The cry of the psalmist has become the cry of many after a year of war between Hamas and Israel. As in the psalms, so in our voices, the cry echoes from deep within our hearts and bowels. A multitude of feelings reflecting a nightmare montage of images pours out in the cry, with accents and meanings and particularity that differ among us.

Take a moment to pay attention and reflect: On what aching wound does your cry most clearly focus? “How long, O Lord?”

As our many cries make their appeals at the throne of mercy and power, I wonder: What does God hear and think and do with all of this? What, too, might we hear and think and do as faith leaders in this moment?

God, I think, hears all the cries that rise from any voice in creation. And God, I suspect, thinks about how partial is every cry that comes. God then, I’m sure, weeps and gets about renewing life with Spirit. Which suggests what we might do as well, in the vein of imitatio Dei.

“You shall not go around as a slanderer among your people, and you shall not stand idly by when the blood of your neighbor is at stake.” (Leviticus 19:16 NRSVue)

Hearing all the cries that rise demands of us humility and patience. Especially as the agonies stretch past a year, we want to know the answer, find the solution. Yet the agonies don’t only accumulate; they also multiply and divide, making things more complex rather than less so, even as the horrors compound and resolution seems more elusive.

The tension between our desire for resolution and the unfolding reality can lead us to shortcuts and oversimplifications, which by nature ignore or distort someone’s cry. We know when our own cry feels unheard or twisted to another’s concern; we need to be attentive when we might do the same with others’.

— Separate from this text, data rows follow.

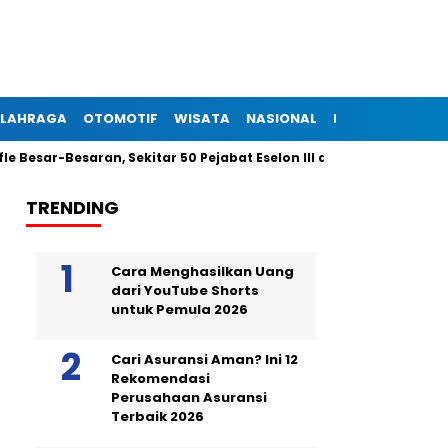
LAHRAGA
OTOMOTIF
WISATA
NASIONAL
INTERNASIONAL
Besaran, Sekitar 50 Pejabat Eselon III dan IV Dilantik Malam Ini
TRENDING
Cara Menghasilkan Uang
dari YouTube Shorts
untuk Pemula 2026
Cari Asuransi Aman? Ini 12
Rekomendasi
Perusahaan Asuransi
Terbaik 2026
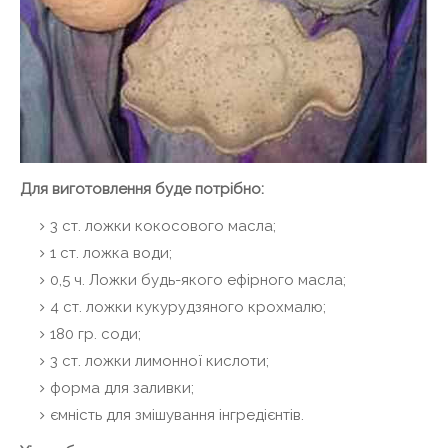
Для виготовлення буде потрібно:
3 ст. ложки кокосового масла;
1 ст. ложка води;
0,5 ч. Ложки будь-якого ефірного масла;
4 ст. ложки кукурудзяного крохмалю;
180 гр. соди;
3 ст. ложки лимонної кислоти;
форма для заливки;
ємність для змішування інгредієнтів.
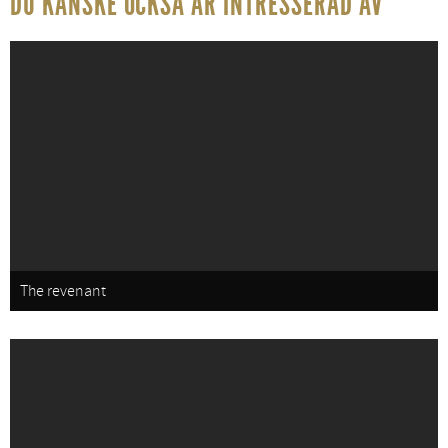
DU KANSKE OCKSÅ ÄR INTRESSERAD AV
The revenant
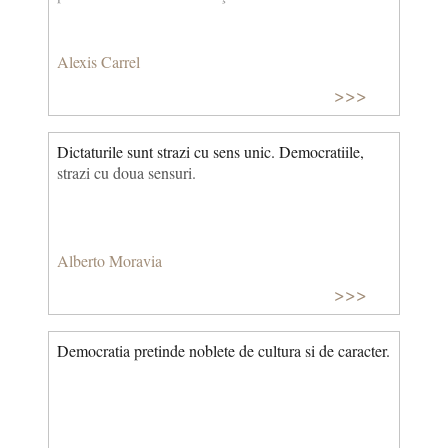
Alexis Carrel
>>>
Dictaturile sunt strazi cu sens unic. Democratiile,
strazi cu doua sensuri.
Alberto Moravia
>>>
Democratia pretinde noblete de cultura si de caracter.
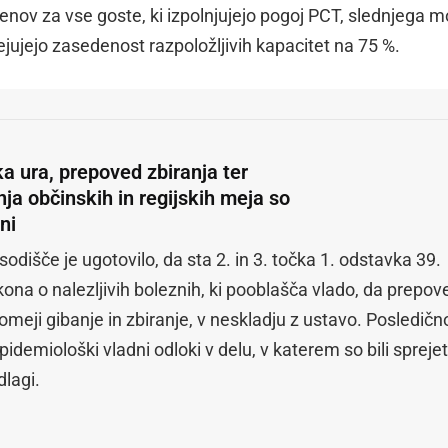
ov za vse goste, ki izpolnjujejo pogoj PCT, slednjega m
jujejo zasedenost razpoložljivih kapacitet na 75 %.
ka ura, prepoved zbiranja ter
ja občinskih in regijskih meja so
ni
odišče je ugotovilo, da sta 2. in 3. točka 1. odstavka 39.
ona o nalezljivih boleznih, ki pooblašča vlado, da prepov
meji gibanje in zbiranje, v neskladju z ustavo. Posledičn
epidemiološki vladni odloki v delu, v katerem so bili sprejet
dlagi.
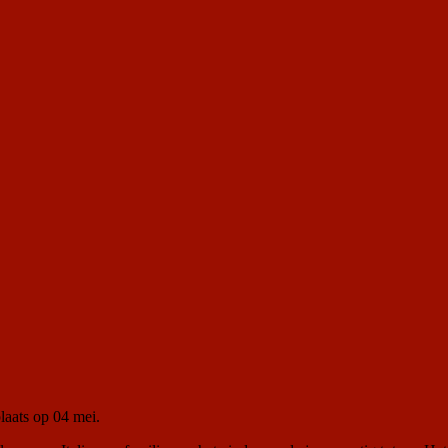
plaats op 04 mei.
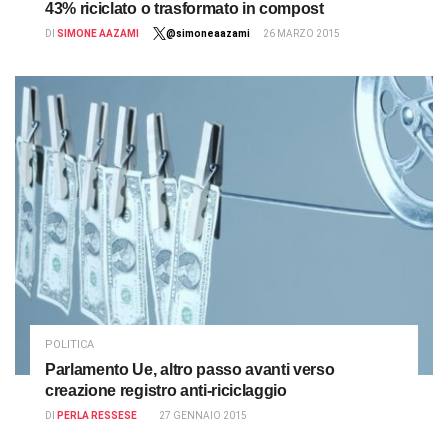
43% riciclato o trasformato in compost
DI
SIMONE AAZAMI
@simoneaazami
26 MARZO 2015
POLITICA
Parlamento Ue, altro passo avanti verso
creazione registro anti-riciclaggio
DI
PERLA RESSESE
27 GENNAIO 2015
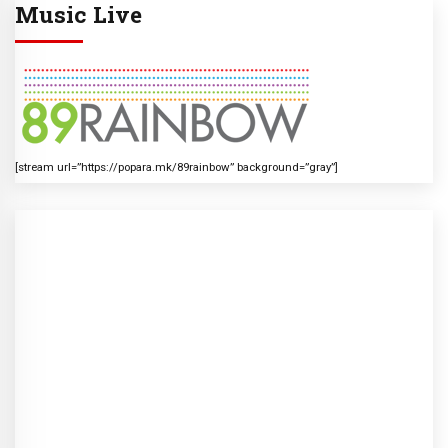
Music Live
[stream url=”https://popara.mk/89rainbow” background=”gray”]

There is no calculus adequate to the integration of every claim about the past, every dynamic in the present and every fear for the future. Solving the past does not build a future; a peaceful future will be built day by day among those who have the courage to honor the truth of one another’s experiences and the compassion to protect everyone involved from harm.

Mutual recognition among those in the conflict will begin that process; we encourage it by ourselves recognizing all the many voices and experiences that we hear.

“Just as you did it to one of the least of these who are members of my family, you did it to me.” (Matthew 25:40 NRSVCE)

Who is “the least” of the family of God? We are, of course! Social psychology teaches us that we assess our own situations differently from similar situations of others. To offer a mundane example: When I bump into someone, it’s an accident. When someone bumps into me, that person is aggressive or inconsiderate. My mistakes are situational and unavoidable; another’s are clumsy or inattentive.

In active conflict, this tendency is catalyzed by existential fear, so that the enemy’s every move is construed as threatening, prompting and legitimating defensive action. I am the victim, I am the least, and I deserve the care and attention of those with resources to offer.

A key resource available to those outside the conflict, however, is precisely their external viewpoint. Not being existentially involved or threatened allows a compassionate third party to see more clearly the dynamics within the conflict. Allyship that identifies exclusively with one party or the other and adopts that party’s experience squanders what may be even more valuable — perspective.

That limited allyship deepens the sense of dire opposition and the need for a clear victory rather than reconciliation. Thus it emboldens the allied party to press for victory while simultaneously deepening the other party’s sense of victimhood and isolation.

With perspective and wisdom, we can recognize that both parties feel themselves to be “the least” and that both therefore present us with an opportunity, not to judge which really is the least, but to respond to both as we would to Christ.

“Which of these three, do you think, was a neighbor?” (Luke 10:36)

How many of us learned in seminary about the gutturally splendid Greek verb splagchnidzomai — or heard it from a pastor who could not resist sharing it in Bible study? It describes a reaction of compassion toward suffering that is as gut-wrenching as it sounds, felt literally in the guts. It is what the Samaritan on the road felt on seeing the person who had been beaten by robbers and left half dead (Luke 10:33). The Samaritan turned the feeling into action, bringing healing by every means possible.

The Samaritan does not solve the problem of highway banditry. The Samaritan sees the wounded and tends to the wounds. We who are not Israeli or Palestinian, who are not directly involved in the conflict, will not solve the conflict. That remains for Israel and the Palestinians to do.

For us, the gut-wrenching feeling best moves us toward the wounded, whoever they may be — seeking them out so they know they are seen, reassuring them of our care and support and of our hope for peace, listening to their experiences, understanding their pain, doing whatever nurtures life for them.

This can begin with our own neighbors who identify with the pain of relatives, colleagues or co-religionists in the conflict. It can extend to supporting agencies that provide front-line services in Israel, Gaza, the West Bank and the region. It can mean protest and pressure against everything that prolongs the conflict.

As our cry rises to the throne of mercy and power, we can be working to reassure and empower those who will make peace, comfort all who suffer, constrain those who would extend the violence, and mourn all that has been lost over the past year. Lord, have mercy.